Pros:Sadie Jones and I, tender love songs, excellent voice and instrumentation

Cons:only four songs

The Bottom Line: Neil Byrne steps into the spotlight with this solo EP.


Anyone who’s watched one of Celtic Thunder’s DVDs is familiar with dizzyingly talented instrumentalist Neil Byrne, though it’s only in the last few months that he has been highlighted as a lead vocalist alongside George Donaldson, Ryan Kelly, Paul Byrom, Keith Harkin and Damian McGinty. With the group’s last two releases, It’s Entertainment and Celtic Thunder Christmas, Neil has stepped up to do solo and group numbers, while the current tour has him switching off among guitars, drums and vocals. I’m trying to recall if he leaves the stage at any point in the concert; certainly, he’s up there longer than any of the main quintet, and only Brendan Monaghan, who plays a variety of traditional Celtic instruments, comes close to him in terms of showing off his musical diversity.

When I heard that Neil had an EP out, I was excited. Initially, it was only available to download, but I held out for the physical CD, which I was able to order on the very day that I went to my second Celtic Thunder concert. I’d spoken with Neil very briefly after last year’s concert, and before this year’s, I had the chance for a slightly more leisurely conversation, during which I mentioned that I’d ordered his EP, for which he seemed genuinely grateful. It’s interesting that his first album came out within a month of Ryan’s; like his fellow Celtic Thunder member, Neil projects a sense of palpable excitement that this personal project has been completed and is now out there for the world to enjoy.

I received my copy of Neil’s album six days after I ordered it, which coincidentally was the very day that Ryan’s came out. Sensitive Souls arrived in a padded envelope direct from Ireland, along with a jaunty photograph of Neil perched on a bike, wearing an impish grin and a tweed cap. At this time, you can get the MP3 version of Neil’s album from such sites as Amazon and iTunes, but for the physical album, you need to go to www.neilbyrnemusic.com, where several package deals are offered; just the CD itself costs $8.99, with no additional tax or shipping charges. Although there are only four songs on the CD, this seemed pretty reasonable to me, especially considering the fact that it would have to cross an ocean to get here.
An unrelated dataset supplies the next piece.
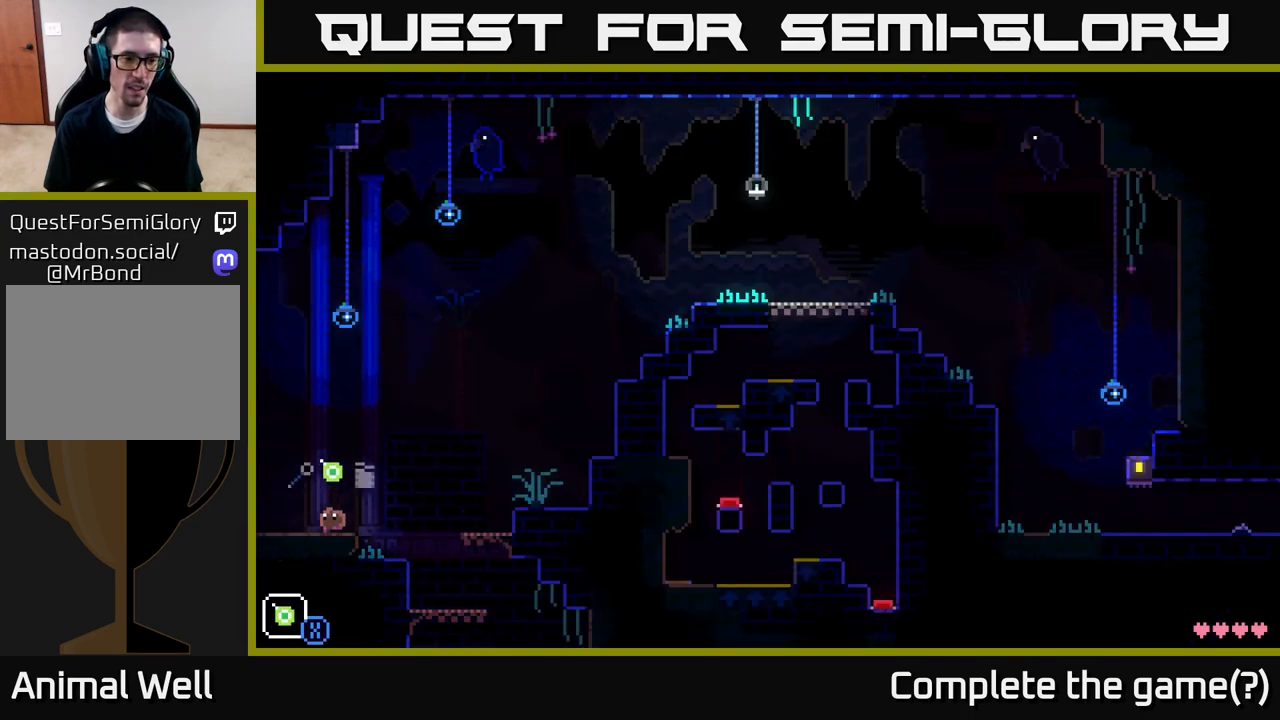
{"buttons": ["R1"], "left_stick": "left", "right_stick": "center", "events": [[33, "R1", "up"], [483, "R1", "down"]]}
The album comes in a simple cardboard case. The cover shows a black-and-white photo of Neil atop a stack of what look like old love letters, which fits especially well with the album’s first track, Sadie Jones and I; I later discovered that the photograph I had received is featured in the music video for that song. The interior gives us a double dose of Neil in a more modern pose, as he appears to be cradling a boombox, or perhaps an amplifier. This same image shows up on the back, but with a close-up on his hands. While there’s very little in the way of liner notes, the back cover credits Ewa Danowska with the photography, AMP Visual with art direction and Michael Keeney as co-producer of the album. It also notes who wrote each song. His website does offer more in the way of background, particularly on the Sadie Jones and I video, which is one of the sweetest professional music videos I‘ve ever watched. Also illuminating are the About section and his introductory video from September.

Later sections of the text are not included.